In the last few months two more Australian institutions joined Flickr: The Commons, Flickr‘s Public Domain photo archive. Creative Commons Australia is proud to inform you that the Australian War Memorial and the State Library of New South Wales join Powerhouse Museum, Sydney on the repository.
The State Library of New South Wales launched on The Commons in late September this year. The War Memorial, along with the Imperial War Museum in the United Kingdom, were added to The Commons on 11 November 2008, the 90th anniversary of Armistice Day, the day the First World War came to an end.

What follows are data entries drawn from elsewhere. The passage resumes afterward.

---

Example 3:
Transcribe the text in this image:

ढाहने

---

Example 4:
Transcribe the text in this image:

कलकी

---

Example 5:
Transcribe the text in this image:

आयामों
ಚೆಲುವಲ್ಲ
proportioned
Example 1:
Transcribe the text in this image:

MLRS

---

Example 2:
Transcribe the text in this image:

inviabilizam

We could direct you to the War Memorial’s copyright statement on their website for insight into their decision to release out of copyright images on Flickr, but Melbourne teacher librarian and blogger, Rhondda Powling does a superb job of outlining the War Memorial’s sentiments on Rhondda’s Reflections.
Wouldn’t it be great if these men could be identified and their story told. What about the young people sharing this with older members of their families. Who knows where it could lead? Doesn’t it make for some interesting ideas for research assignments for students, or creative writing, telling a story that might have been. It could combine historical research and creative writing for English. The books of Anthony Hills or Ken Catran, or the My story series could be used as examples.

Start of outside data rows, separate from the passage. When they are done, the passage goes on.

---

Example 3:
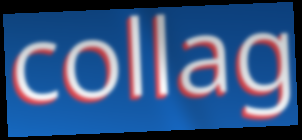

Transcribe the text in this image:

collag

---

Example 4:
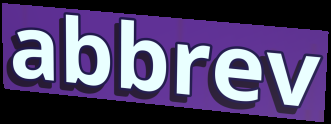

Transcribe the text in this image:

abbrev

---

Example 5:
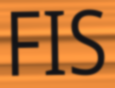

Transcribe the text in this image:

FIS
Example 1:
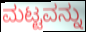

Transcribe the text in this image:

ಮಟ್ಟವನ್ನು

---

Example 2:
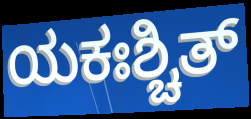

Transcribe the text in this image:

ಯಕಃಶ್ಚಿತ್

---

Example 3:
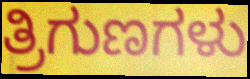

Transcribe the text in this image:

ತ್ರಿಗುಣಗಳು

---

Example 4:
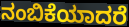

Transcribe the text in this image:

ನಂಬಿಕೆಯಾದರೆ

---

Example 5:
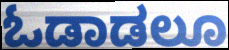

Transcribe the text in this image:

ಓಡಾಡಲೂ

This is exactly what Flickr: The Commons exists to do. The archive aims to both increase access to publicly-held photography collections and to foster and inspire the general public to contribute information and knowledge.
Photos from both institutions are now available on their respective photostreams on Flickr. You can see the Australian War Memorial’s photostream here and the State Library of New South Wales’ here. Of course, it is also worth checking out the Powerhouse Museum, Sydney’s photostream too. And while we’re at it, it is also worth a mention that the National Library of New Zealand also joined The Commons in November this year. We wonder how much longer till some of the other Australian libraries, museums, archives and institutions take up this cause.